— Work to do —
- A) Answer these questions about the alpha blending post.
(i) What value does the writer say should be used in place of 0x100-alpha?
(ii) What kind of pixels does the writer work with?
(iii) What value is RBMASK set to in the code?
- B) Write out the alpha blending post from "I can't comment" up to and including "achieve expected results.", renaming "Jasper's version" to "the earlier answer" throughout.

— Passage given —
◆ ◆ ◆ ◆

I can't comment because I don't have enough reputation, but I want to say that Jasper's version will not overflow for valid input. Masking the multiplication result is necessary because otherwise the red+blue multiplication would leave bits in the green channel (this would also be true if you multiplied red and blue separately, you'd still need to mask out bits in the blue channel) and the green multiplication would leave bits in the blue channel. These are bits that are lost to right shift if you separate the components out, as is often the case with alpha blending. So they're not overflow, or underflow. They're just useless bits that need to be masked out to achieve expected results.

That said, Jasper's version is incorrect. It should be 0xFF-alpha (255-alpha), not 0x100-alpha (256-alpha). This would probably not produce a visible error.

I've found an adaptation of Jasper's code to be be faster than my old alpha blending code, which was already decent, and am currently using it in my software renderer project. I work with 32-bit ARGB pixels:

Pixel AlphaBlendPixels(Pixel p1, Pixel p2)
{
    static const int AMASK = 0xFF000000;
    static const int RBMASK = 0x00FF00FF;
    static const int GMASK = 0x0000FF00;
    static const int AGMASK = AMASK | GMASK;
    static const int ONEALPHA = 0x01000000;
    unsigned int a = (p2 & AMASK) >> 24;
    unsigned int na = 255 - a;
    unsigned int rb = ((na * (p1 & RBMASK)) + (a * (p2 & RBMASK))) >> 8;
    unsigned int ag = (na * ((p1 & AGMASK) >> 8)) + (a * (ONEALPHA | ((p2 & GMASK) >> 8)));
    return ((rb & RBMASK) | (ag & AGMASK));
}

◆ ◆ ◆ ◆

[Data items]
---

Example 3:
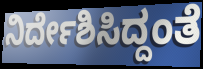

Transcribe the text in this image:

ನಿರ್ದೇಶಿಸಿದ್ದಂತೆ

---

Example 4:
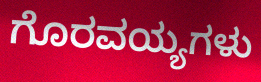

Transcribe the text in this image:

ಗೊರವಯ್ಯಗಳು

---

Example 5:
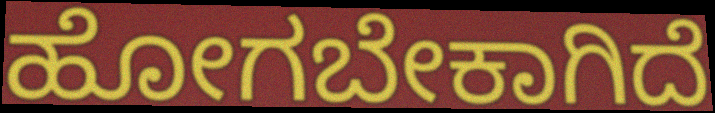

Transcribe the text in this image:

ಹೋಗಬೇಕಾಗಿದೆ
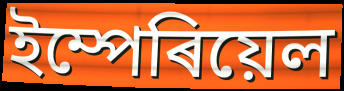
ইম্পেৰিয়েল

◆ ◆ ◆ ◆

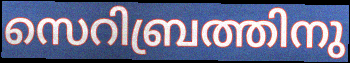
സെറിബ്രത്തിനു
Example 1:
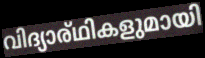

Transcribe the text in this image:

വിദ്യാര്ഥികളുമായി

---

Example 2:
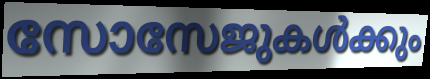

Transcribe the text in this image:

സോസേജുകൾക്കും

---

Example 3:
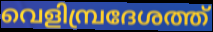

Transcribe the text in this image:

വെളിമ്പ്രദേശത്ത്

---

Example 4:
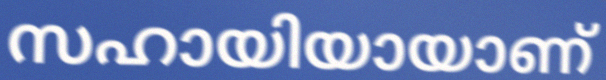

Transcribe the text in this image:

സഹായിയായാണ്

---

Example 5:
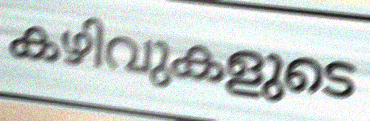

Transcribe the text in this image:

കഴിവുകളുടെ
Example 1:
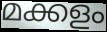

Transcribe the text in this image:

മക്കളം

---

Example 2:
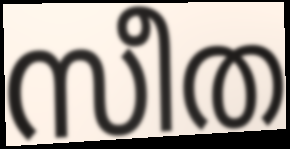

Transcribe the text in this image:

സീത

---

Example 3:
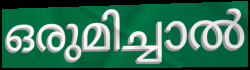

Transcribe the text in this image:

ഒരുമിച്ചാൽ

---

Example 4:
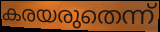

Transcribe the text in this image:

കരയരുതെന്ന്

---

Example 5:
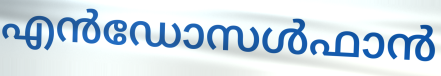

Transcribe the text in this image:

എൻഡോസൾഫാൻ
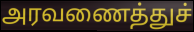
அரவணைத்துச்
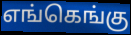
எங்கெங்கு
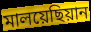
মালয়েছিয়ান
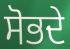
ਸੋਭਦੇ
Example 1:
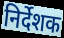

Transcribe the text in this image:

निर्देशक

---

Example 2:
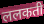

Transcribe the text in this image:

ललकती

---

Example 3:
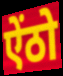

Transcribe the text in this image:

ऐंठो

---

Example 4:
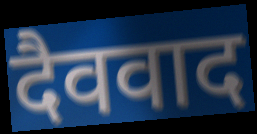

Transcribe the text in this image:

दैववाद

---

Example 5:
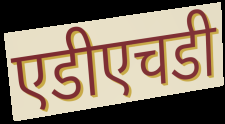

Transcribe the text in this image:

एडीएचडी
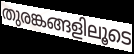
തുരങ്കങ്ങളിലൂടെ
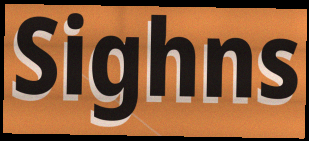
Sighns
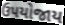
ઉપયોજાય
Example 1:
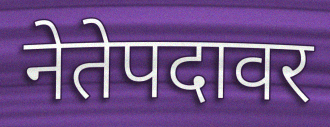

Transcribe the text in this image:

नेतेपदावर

◆ ◆ ◆ ◆

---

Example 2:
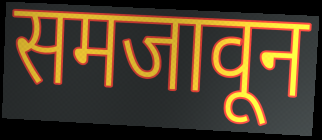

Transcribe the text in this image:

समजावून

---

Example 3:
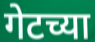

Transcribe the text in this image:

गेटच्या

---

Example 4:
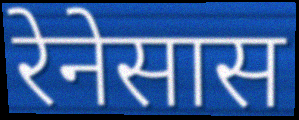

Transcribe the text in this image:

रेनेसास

◆ ◆ ◆ ◆

— Expected responses —
- A)
(i) 0xFF-alpha (255-alpha)
(ii) 32-bit ARGB pixels
(iii) 0x00FF00FF

- B)
I can't comment because I don't have enough reputation, but I want to say that the earlier answer will not overflow for valid input. Masking the multiplication result is necessary because otherwise the red+blue multiplication would leave bits in the green channel (this would also be true if you multiplied red and blue separately, you'd still need to mask out bits in the blue channel) and the green multiplication would leave bits in the blue channel. These are bits that are lost to right shift if you separate the components out, as is often the case with alpha blending. So they're not overflow, or underflow. They're just useless bits that need to be masked out to achieve expected results.